↓

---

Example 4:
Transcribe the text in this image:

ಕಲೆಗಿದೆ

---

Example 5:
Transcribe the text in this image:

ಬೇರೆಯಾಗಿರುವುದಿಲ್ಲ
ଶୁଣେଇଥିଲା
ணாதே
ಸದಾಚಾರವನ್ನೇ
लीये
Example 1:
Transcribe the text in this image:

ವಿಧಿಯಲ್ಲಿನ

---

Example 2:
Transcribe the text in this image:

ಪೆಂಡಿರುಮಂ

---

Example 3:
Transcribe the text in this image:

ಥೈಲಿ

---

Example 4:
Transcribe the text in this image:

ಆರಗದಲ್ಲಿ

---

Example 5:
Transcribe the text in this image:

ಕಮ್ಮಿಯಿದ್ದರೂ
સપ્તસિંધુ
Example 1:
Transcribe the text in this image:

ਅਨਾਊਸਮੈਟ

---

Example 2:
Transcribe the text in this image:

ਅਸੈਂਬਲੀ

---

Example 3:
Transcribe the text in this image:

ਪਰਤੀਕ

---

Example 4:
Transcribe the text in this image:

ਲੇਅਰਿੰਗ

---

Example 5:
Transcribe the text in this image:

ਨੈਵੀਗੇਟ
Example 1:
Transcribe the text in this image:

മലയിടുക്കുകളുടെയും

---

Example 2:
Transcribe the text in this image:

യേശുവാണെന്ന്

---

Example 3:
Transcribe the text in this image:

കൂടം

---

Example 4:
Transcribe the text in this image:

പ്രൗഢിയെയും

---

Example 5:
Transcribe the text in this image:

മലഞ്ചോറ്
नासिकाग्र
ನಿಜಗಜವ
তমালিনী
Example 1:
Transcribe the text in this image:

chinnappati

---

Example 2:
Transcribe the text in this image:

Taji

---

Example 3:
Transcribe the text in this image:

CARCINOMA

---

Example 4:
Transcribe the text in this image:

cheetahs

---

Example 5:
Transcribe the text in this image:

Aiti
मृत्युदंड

↑

_What you need to do_
Return every line of the material above verbatim, keeping each word in its original script and in the same order.

_Result_
---

Example 4:
Transcribe the text in this image:

ಕಲೆಗಿದೆ

---

Example 5:
Transcribe the text in this image:

ಬೇರೆಯಾಗಿರುವುದಿಲ್ಲ
ଶୁଣେଇଥିଲା
ணாதே
ಸದಾಚಾರವನ್ನೇ
लीये
Example 1:
Transcribe the text in this image:

ವಿಧಿಯಲ್ಲಿನ

---

Example 2:
Transcribe the text in this image:

ಪೆಂಡಿರುಮಂ

---

Example 3:
Transcribe the text in this image:

ಥೈಲಿ

---

Example 4:
Transcribe the text in this image:

ಆರಗದಲ್ಲಿ

---

Example 5:
Transcribe the text in this image:

ಕಮ್ಮಿಯಿದ್ದರೂ
સપ્તસિંધુ
Example 1:
Transcribe the text in this image:

ਅਨਾਊਸਮੈਟ

---

Example 2:
Transcribe the text in this image:

ਅਸੈਂਬਲੀ

---

Example 3:
Transcribe the text in this image:

ਪਰਤੀਕ

---

Example 4:
Transcribe the text in this image:

ਲੇਅਰਿੰਗ

---

Example 5:
Transcribe the text in this image:

ਨੈਵੀਗੇਟ
Example 1:
Transcribe the text in this image:

മലയിടുക്കുകളുടെയും

---

Example 2:
Transcribe the text in this image:

യേശുവാണെന്ന്

---

Example 3:
Transcribe the text in this image:

കൂടം

---

Example 4:
Transcribe the text in this image:

പ്രൗഢിയെയും

---

Example 5:
Transcribe the text in this image:

മലഞ്ചോറ്
नासिकाग्र
ನಿಜಗಜವ
তমালিনী
Example 1:
Transcribe the text in this image:

chinnappati

---

Example 2:
Transcribe the text in this image:

Taji

---

Example 3:
Transcribe the text in this image:

CARCINOMA

---

Example 4:
Transcribe the text in this image:

cheetahs

---

Example 5:
Transcribe the text in this image:

Aiti
मृत्युदंड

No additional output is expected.